Christoph Polcin

dlgr - Datalogger For Time Series Data

Datalogger aka dlgr is a simple command-line ap­pli­ca­tion. It logs one floating point value per time. The ap­pli­ca­tion is written in C and uses a SQLite database.

Multiple trackers keeping various time value relations. It also provides an option to execute user-defined SQLite queries to filter, export or process your logs.

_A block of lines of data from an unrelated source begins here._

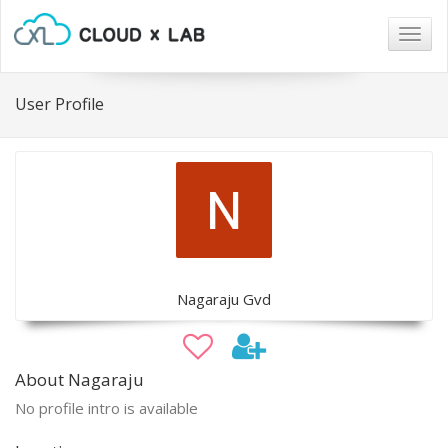
Togg
navig
User Profile
Nagaraju Gvd
About Nagaraju
No profile intro is available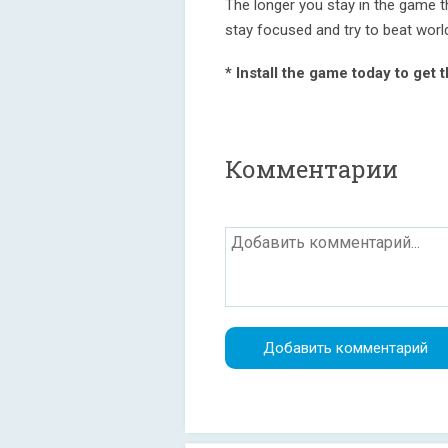
The longer you stay in the game t
stay focused and try to beat worl
* Install the game today to get 
Комментарии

Use Datalogger to log tem­per­a­tures, stock prices, fuel cost, daily power meter values or working hours.

Howto Install Datalogger

git clone
make install
mkdir -p ~/.config/dlgr
dlgr --help

A Few Examples

# create tracker
dlgr fuel -c

# list all trackers
dlgr -l

# log values
dlgr fuel -t 0 -v 1.50
dlgr fuel -t -5 -v 1.45
dlgr fuel -t 2010.04.12 -v 1.38
dlgr fuel -t 2010.04.15 -v 1.39
dlgr fuel -t 2010.05.15 -v 1.40

# list values
dlgr fuel -l
dlgr fuel -l -t 2010.04..2010.05

# execute a user-defined query
dlgr fuel -q "SELECT MIN(v),t,OID FROM fuel"
dlgr fuel -q "SELECT MAX(v),t,OID FROM fuel"

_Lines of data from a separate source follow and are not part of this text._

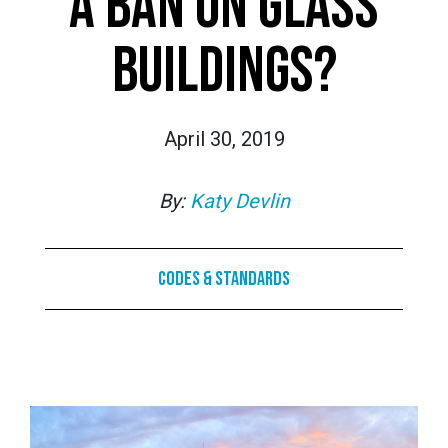
A BAN ON GLASS
BUILDINGS?
April 30, 2019
By:
Katy Devlin
Codes & Standards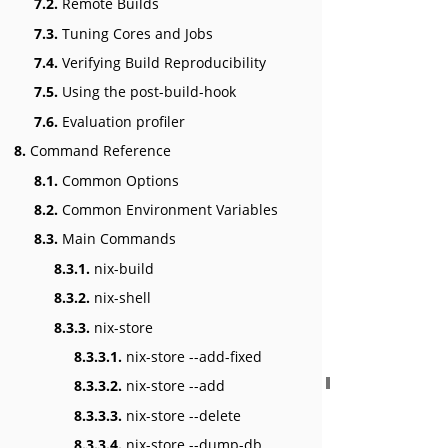
7.2.
Remote Builds
7.3.
Tuning Cores and Jobs
7.4.
Verifying Build Reproducibility
7.5.
Using the post-build-hook
7.6.
Evaluation profiler
8.
Command Reference
8.1.
Common Options
8.2.
Common Environment Variables
8.3.
Main Commands
8.3.1.
nix-build
8.3.2.
nix-shell
8.3.3.
nix-store
8.3.3.1.
nix-store --add-fixed
8.3.3.2.
nix-store --add
8.3.3.3.
nix-store --delete
8.3.3.4.
nix-store --dump-db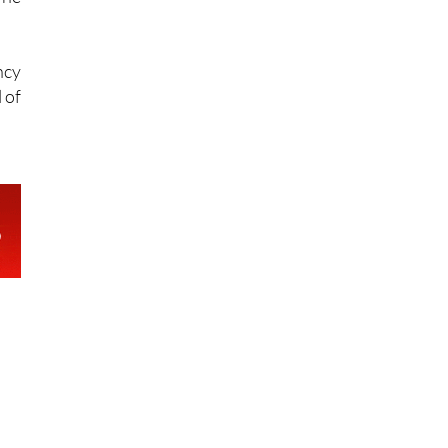
 to
The
ncy
 of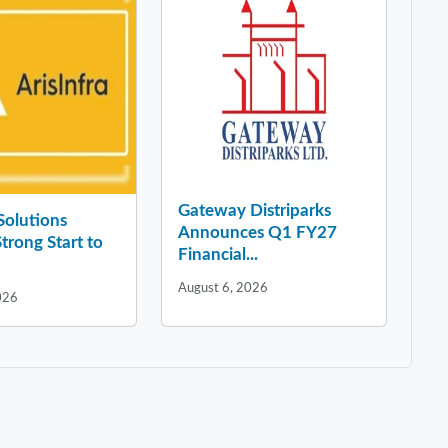
Gateway Distriparks
 Solutions
Announces Q1 FY27
Strong Start to
Financial...
August 6, 2026
026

# import data from a CSV file
dlgr fuel -i 2010.csv

# export a range of values
dlgr fuel -e -t 2010.04..2010.05 > fuel-201004-201005.csv


Usage: dlgr [TRACKER] [OPTIONS]

    -c, --create           Create a new tracker
    -d, --database <FILE>  SQLite3 database file
    -e, --export           Export as CSV (oid,value,timestamp)
    -i, --import <FILE>    Import a file with CSV (value,DATE)
    -l, --list             List trackers or tracker logs
    -q, --query <QUERY>    Execute a user-defined SQLite query
                             columns: time->t, value->v, id->OID
    -r, --remove <OID>     Remove a log
    -t, --time <DATE>      Date
                             +/-N - N Days ahead/ago
                             0 - Today 00:00:00
                             dd[.mm[.yyyy [HH[:mm[:ss]]]]]
                             yyyy[.mm[.dd [HH[:mm[:ss]]]]]
                             UNIX Timestamp
                             DATE..DATE to get a time span
    -v, --value <FLOAT>    Value to log
    -h, --help             For general usage information

For bigger data consider RRDtool. Sug­ges­tions and patches are welcome.